One of the most difficult problems in the modeling of deformation processes is the appropriate treatment of frictional boundary condition. The main objectives of this paper are (i) to show that application of the maximum friction law (friction stress is equal to the shear yield stress) leads to solution behavior that may be used to describe different physical phenomena near the friction surface, and (ii) to develop a method to deal with numerical difficulties. In the case of a rigid/perfectly plastic material model, the velocity fields adjacent to surfaces of maximum friction must be describable by nondifferentiable functions where the maximum shear strain rate and the effective strain rate approach infinity. In particular, the equivalent strain rate follows an inverse square root law near the friction surfaces. The coefficient of the singular term in the expansion of the equivalent strain rate near the maximum friction surface may be called, by analogy to the stress intensity factor in linear/elastic fracture mechanics, the strain rate intensity factor.
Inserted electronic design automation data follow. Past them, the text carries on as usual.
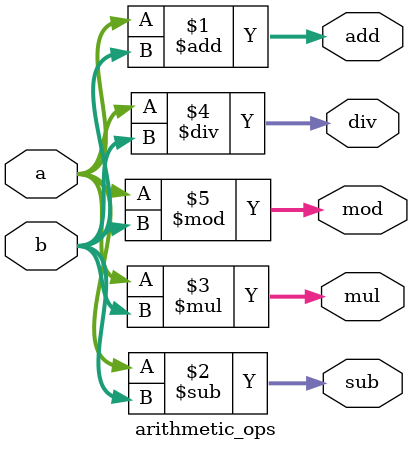
<source format=v>
module arithmetic_ops(
    input  [7:0] a,
    input  [7:0] b,
    output [7:0] add,
    output [7:0] sub,
    output [15:0] mul,
    output [7:0] div,
    output [7:0] mod
);

    assign add = a + b;   // Addition
    assign sub = a - b;   // Subtraction
    assign mul = a * b;   // Multiplication
    assign div = a / b;   // Division
    assign mod = a % b;   // Modulus

endmodule


</source>
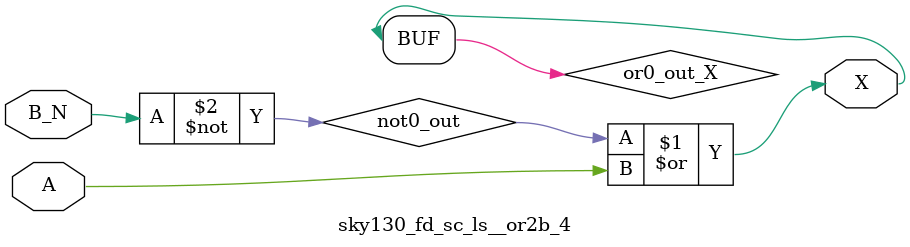
<source format=v>
/*
 * Copyright 2020 The SkyWater PDK Authors
 *
 * Licensed under the Apache License, Version 2.0 (the "License");
 * you may not use this file except in compliance with the License.
 * You may obtain a copy of the License at
 *
 *     https://www.apache.org/licenses/LICENSE-2.0
 *
 * Unless required by applicable law or agreed to in writing, software
 * distributed under the License is distributed on an "AS IS" BASIS,
 * WITHOUT WARRANTIES OR CONDITIONS OF ANY KIND, either express or implied.
 * See the License for the specific language governing permissions and
 * limitations under the License.
 *
 * SPDX-License-Identifier: Apache-2.0
*/


`ifndef SKY130_FD_SC_LS__OR2B_4_FUNCTIONAL_V
`define SKY130_FD_SC_LS__OR2B_4_FUNCTIONAL_V

/**
 * or2b: 2-input OR, first input inverted.
 *
 * Verilog simulation functional model.
 */

`timescale 1ns / 1ps
`default_nettype none

`celldefine
module sky130_fd_sc_ls__or2b_4 (
    X  ,
    A  ,
    B_N
);

    // Module ports
    output X  ;
    input  A  ;
    input  B_N;

    // Local signals
    wire not0_out ;
    wire or0_out_X;

    //  Name  Output     Other arguments
    not not0 (not0_out , B_N            );
    or  or0  (or0_out_X, not0_out, A    );
    buf buf0 (X        , or0_out_X      );

endmodule
`endcelldefine

`default_nettype wire
`endif  // SKY130_FD_SC_LS__OR2B_4_FUNCTIONAL_V

</source>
This analogy can be further extended giving a method for predicting material behavior in a thin layer near the friction surface and a method for developing effective numerical codes where the specific approximating functions should be used in elements near this surface. In particular, modifications of the material model may or may not change the singular character of the solutions in the vicinity of maximum friction surfaces. Because of this feature of constitutive equations, several classical problems in plasticity that are often adopted for metal forming applications have no solution. On the other hand, the solutions based on the double shearing model of pressure dependent plasticity, which is applicable for modern aluminum alloys, show the same behavior as those of classical plasticity, and the corresponding generalizations of the aforementioned classical problems are possible.